What you need to do:
Report how many lines in the rows below contain the string "serbest". Give only the number.

(Collected data)

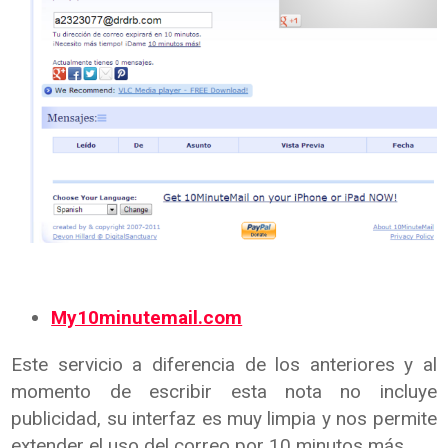
My10minutemail.com
Este servicio a diferencia de los anteriores y al
momento de escribir esta nota no incluye
publicidad, su interfaz es muy limpia y nos permite
extender el uso del correo por 10 minutos más.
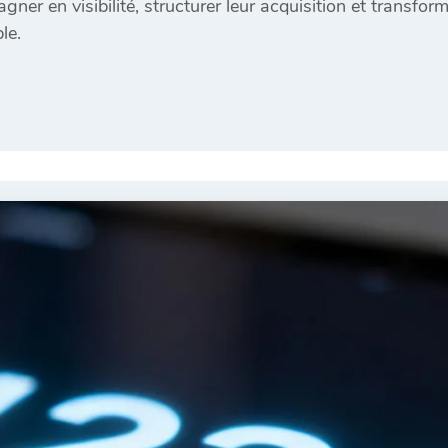
gner en visibilité, structurer leur acquisition et transfo
le.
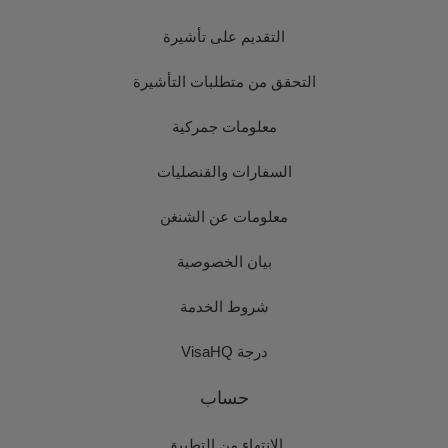
التقديم على تأشيرة
التحقق من متطلبات التأشيرة
معلومات جمركية
السفارات والقنصليات
معلومات عن الشنغن
بيان الخصوصية
شروط الخدمة
درجة VisaHQ
حساب
الانتهاء من التطبيق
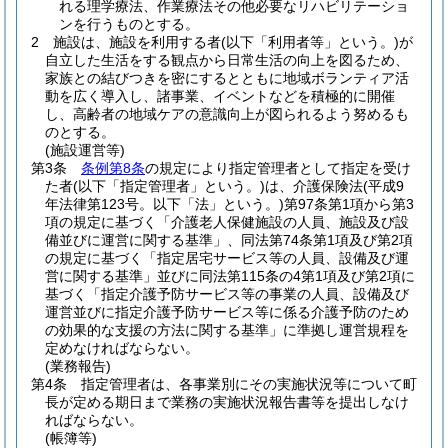
れる理学療法、作業療法その他必要なリハビリテーショ
ンを行うものとする。
2
施設は、施設を利用する者
(以下「利用者等」という。)
が
自立した生活をする観点から日常生活の向上を図るため、
家族との結びつきを密にするとともに地域ボランティア活
動を広く導入し、諸事業、イベントなどを積極的に開催
し、高齢者の地域ケアの意識向上が図られるよう努めるも
のとする。
(施設運営等)
第3条
条例第8条
の規定により指定管理者として指定を受け
た者
(以下「指定管理者」という。)
は、介護保険法
(平成9
年法律第123号。以下「法」という。)
第97条第1項から第3
項の規定に基づく「介護老人保健施設の人員、施設及び設
備並びに運営に関する基準」、同法第74条第1項及び第2項
の規定に基づく「指定居宅サービス等の人員、設備及び運
営に関する基準」並びに同法第115条の4第1項及び第2項に
基づく「指定介護予防サービス等の事業の人員、設備及び
運営並びに指定介護予防サービス等に係る介護予防のため
の効果的な支援の方法に関する基準」に準拠し運営規程を
定めなければならない。
(業務報告)
第4条
指定管理者は、各事業別にその実施状況等について町
長が定める期日まで業務の実施状況報告書等を提出しなけ
ればならない。
(帳簿等)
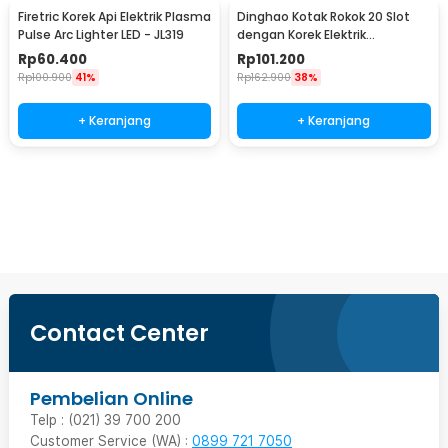
Firetric Korek Api Elektrik Plasma
Dinghao Kotak Rokok 20 Slot
Pulse Arc Lighter LED - JL319
dengan Korek Elektrik
Pyrotechnic - DH-9010
Rp
60.400
Rp
101.200
Rp
100.900
41%
Rp
162.900
38%
+ Keranjang
+ Keranjang
Beli Sekarang
Contact Center
Pembelian Online
Telp : (021) 39 700 200
Customer Service (WA) :
0899 721 7050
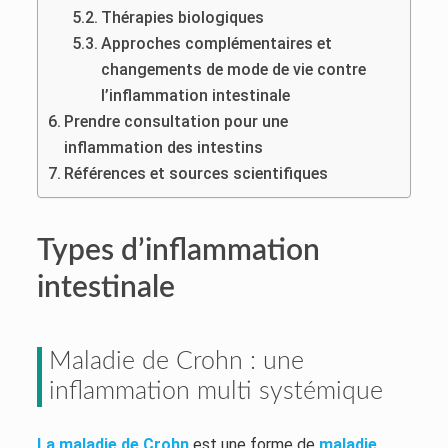
Thérapies biologiques
Approches complémentaires et
changements de mode de vie contre
l’inflammation intestinale
Prendre consultation pour une
inflammation des intestins
Références et sources scientifiques
Types d’inflammation
intestinale
Maladie de Crohn : une
inflammation multi systémique
La maladie de Crohn
est une forme de
maladie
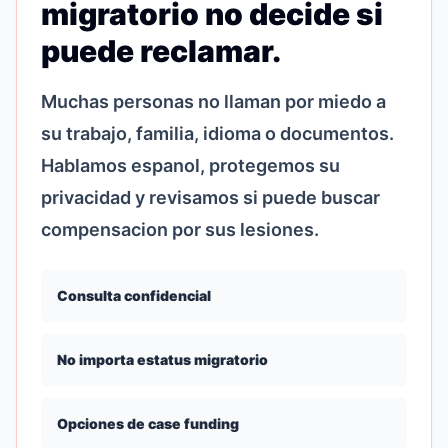
migratorio no decide si
puede reclamar.
Muchas personas no llaman por miedo a
su trabajo, familia, idioma o documentos.
Hablamos espanol, protegemos su
privacidad y revisamos si puede buscar
compensacion por sus lesiones.
Consulta confidencial
No importa estatus migratorio
Opciones de case funding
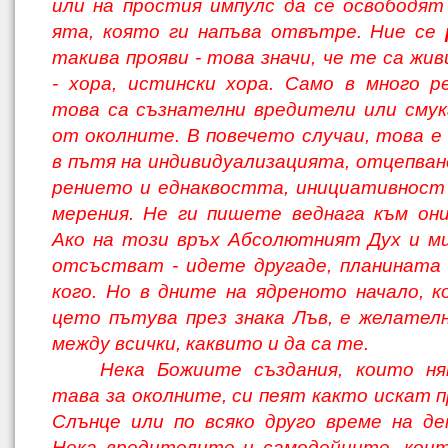
или на простия импулс да се освободят
ята, която ги напъва отвътре. Ние се
такива прояви - това значи, че те са жи
- хора, истински хора. Само в много р
това са съзнателни вредители или смук
от околните. В повечето случаи, това е
в пътя на индивидуализацията, отцепван
рението и еднаквостта, инициативност 
мерения. Не ги пишете веднага към они
Ако на този връх Абсолютният Дух и м
отсъстват - идете другаде, планината 
кого. Но в дните на ядреното начало, к
цето пътува през знака Лъв, е желател
между всички, каквито и да са те.
Нека Божиите създания, които ня
тава за околните, си пеят както искат п
Слънце или по всяко друго време на д
Нека вредителите и самодейците, коит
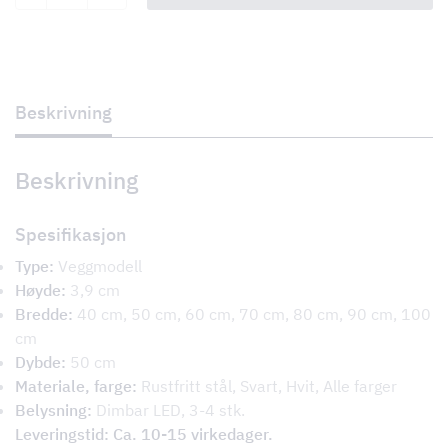
Beskrivning
Beskrivning
Spesifikasjon
Type:
Veggmodell
Høyde:
3,9 cm
Bredde:
40 cm, 50 cm, 60 cm, 70 cm, 80 cm, 90 cm, 100
cm
Dybde:
50 cm
Materiale, farge:
Rustfritt stål, Svart, Hvit, Alle farger
Belysning:
Dimbar LED, 3-4 stk.
Leveringstid: Ca. 10-15 virkedager.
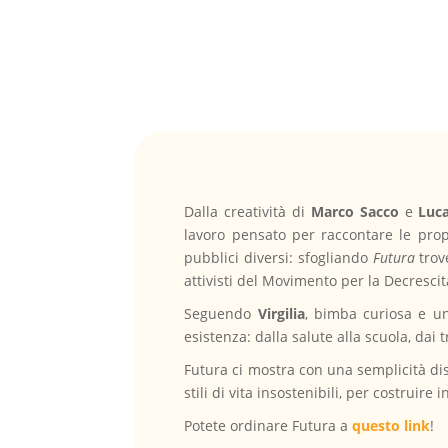
Dalla creatività di
Marco Sacco
e
Luca
lavoro pensato per raccontare le prop
pubblici diversi: sfogliando
Futura
trov
attivisti del Movimento per la Decresci
Seguendo
Virgilia
, bimba curiosa e un
esistenza: dalla salute alla scuola, dai t
Futura ci mostra con una semplicità di
stili di vita insostenibili, per costruir
Potete ordinare Futura a
questo link
!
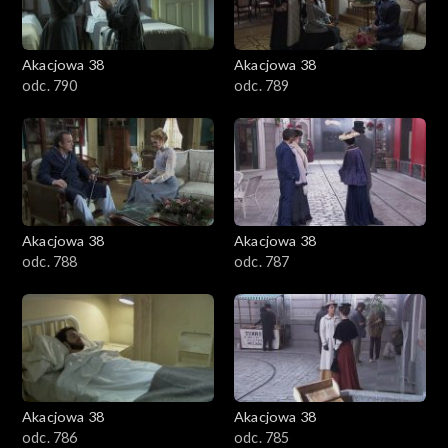
Akacjowa 38
Akacjowa 38
odc. 790
odc. 789
Akacjowa 38
Akacjowa 38
odc. 788
odc. 787
Akacjowa 38
Akacjowa 38
odc. 786
odc. 785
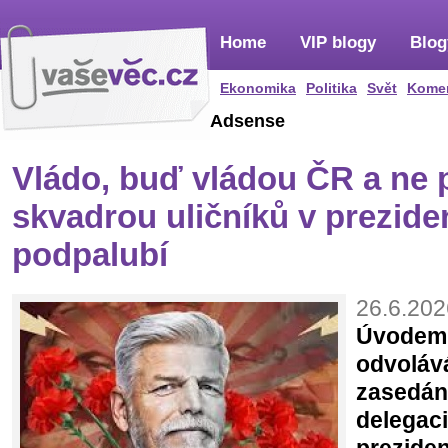
Home
VIP blogy
Blog
Ekonomika
Politika
Svět
Kome
Adsense
Vládo, buď vládou ČR a ne 
skvadrou uličníků v prezid
podpalubí
26.6.202
Úvodem:
odvolává
zasedán
delegaci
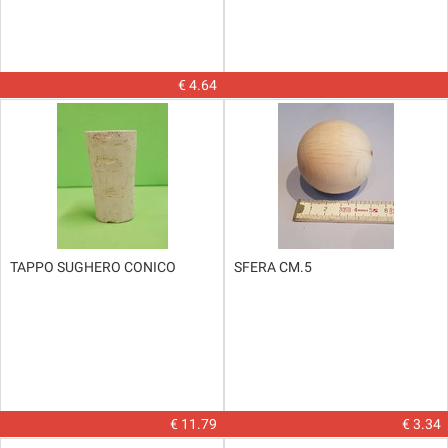
€ 4.64
TAPPO SUGHERO CONICO
SFERA CM.5
€ 11.79
€ 3.34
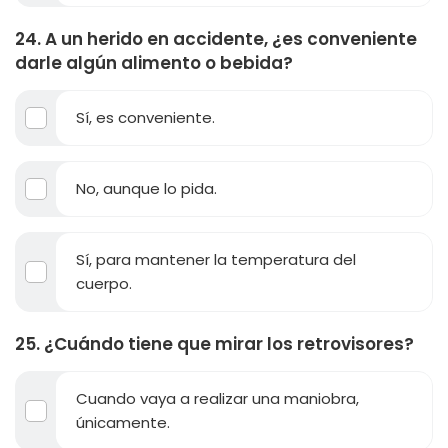
24. A un herido en accidente, ¿es conveniente
darle algún alimento o bebida?
Sí, es conveniente.
No, aunque lo pida.
Sí, para mantener la temperatura del
cuerpo.
25. ¿Cuándo tiene que mirar los retrovisores?
Cuando vaya a realizar una maniobra,
únicamente.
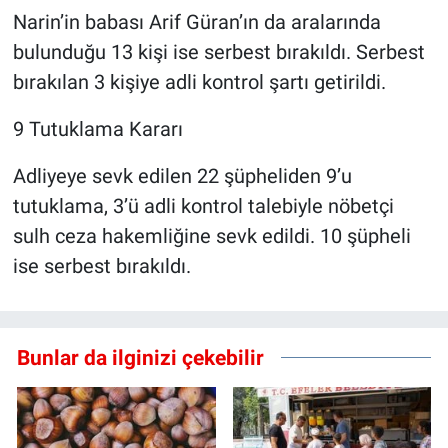
Narin’in babası Arif Güran’ın da aralarında
bulunduğu 13 kişi ise serbest bırakıldı. Serbest
bırakılan 3 kişiye adli kontrol şartı getirildi.
9 Tutuklama Kararı
Adliyeye sevk edilen 22 şüpheliden 9’u
tutuklama, 3’ü adli kontrol talebiyle nöbetçi
sulh ceza hakemliğine sevk edildi. 10 şüpheli
ise serbest bırakıldı.
Bunlar da ilginizi çekebilir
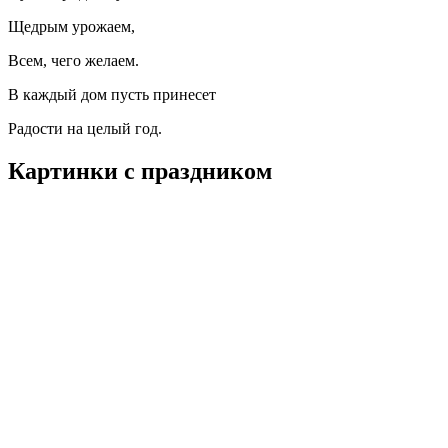
Щедрым урожаем,
Всем, чего желаем.
В каждый дом пусть принесет
Радости на целый год.
Картинки с праздником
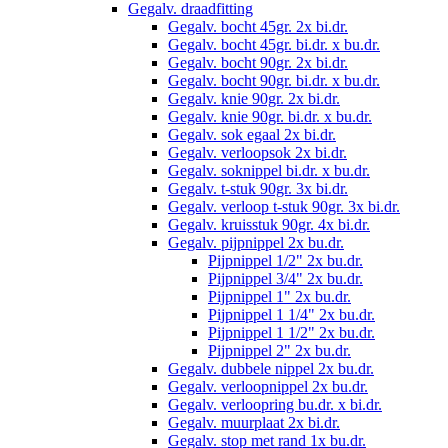
Gegalv. draadfitting
Gegalv. bocht 45gr. 2x bi.dr.
Gegalv. bocht 45gr. bi.dr. x bu.dr.
Gegalv. bocht 90gr. 2x bi.dr.
Gegalv. bocht 90gr. bi.dr. x bu.dr.
Gegalv. knie 90gr. 2x bi.dr.
Gegalv. knie 90gr. bi.dr. x bu.dr.
Gegalv. sok egaal 2x bi.dr.
Gegalv. verloopsok 2x bi.dr.
Gegalv. soknippel bi.dr. x bu.dr.
Gegalv. t-stuk 90gr. 3x bi.dr.
Gegalv. verloop t-stuk 90gr. 3x bi.dr.
Gegalv. kruisstuk 90gr. 4x bi.dr.
Gegalv. pijpnippel 2x bu.dr.
Pijpnippel 1/2" 2x bu.dr.
Pijpnippel 3/4" 2x bu.dr.
Pijpnippel 1" 2x bu.dr.
Pijpnippel 1 1/4" 2x bu.dr.
Pijpnippel 1 1/2" 2x bu.dr.
Pijpnippel 2" 2x bu.dr.
Gegalv. dubbele nippel 2x bu.dr.
Gegalv. verloopnippel 2x bu.dr.
Gegalv. verloopring bu.dr. x bi.dr.
Gegalv. muurplaat 2x bi.dr.
Gegalv. stop met rand 1x bu.dr.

Response to the exercise:
2